In other big news his week, Hurricane Nicholas left over 400,000 Texans without power on Tuesday. While power has been resorted to many homes in the last four days, more than 35,000 customers in Texas were still without power as of Thursday morning.
Oil prices fell on Friday as production in the Gulf of Mexico was stalled following both Hurricane Ida and Nicholas, although it is still set for an over 3% weekly gain.
Catch up on more of this week’s energy news below!
5New grid technology key to future of solar
President Biden’s goal of obtaining 40 percent of the nation’s electricity from solar power by 2035 is dependent on a grid-forming inverter.
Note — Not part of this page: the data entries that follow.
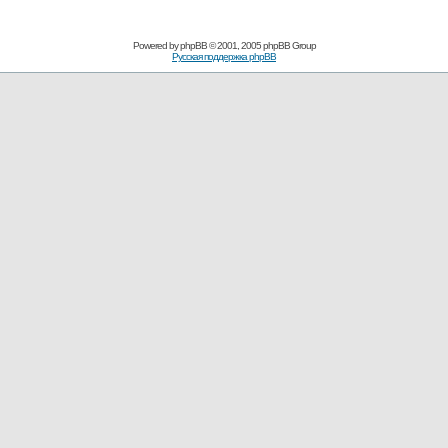
Powered by
phpBB
© 2001, 2005 phpBB Group
Русская поддержка phpBB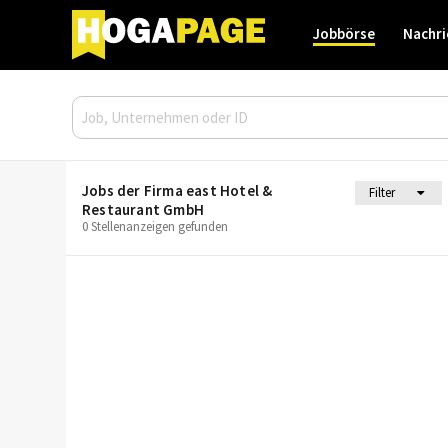
Jobbörse
Nachri
Jobs der Firma east Hotel &
Filter
Restaurant GmbH
0 Stellenanzeigen gefunden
E&E News explains what an inverter is, how it is not currently available and why in the future it will be critical to helping to restore a blacked-out network.
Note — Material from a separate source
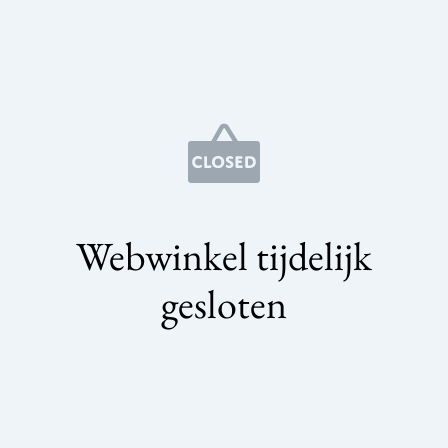
Webwinkel tijdelijk
gesloten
4Solar-powered vehicles on the horizon
Researchers are developing cars that run on solar energy captured from lightweight panels built into the vehicle’s roof. Euro News charges up the conversation around how consumers may be able to refuel their cars when stationary or on the road in the future.
3All-electric plane takes its first flight
Rolls-Royce’s experimental all-electric plane, Spirit of Innovation, successfully flew for the first time. Slash Gear explains how this project is one step closer to powering “air taxis” in the future.
2Major Calif. battery outage highlights energy storage risks
An enormous battery storage project was offline in California, fueling reliability concerns energy storage technology – something that is important to helping the nation to meet its future clean energy goals. E&E News reports on why a reliability problem with batteries could hinder the Biden administration’s efforts to decarbonize the U.S. power sector by 2035.
1Silver-infused bacteria could help to build more efficient microbial fuel cells
Microbial fuel cells are considered a promising new technology for generating electricity, but there are concerns about their inefficiency. New Atlas reports on how researchers have found a way to increase their energy efficiency by feeding the bacteria silver to make them more conductive.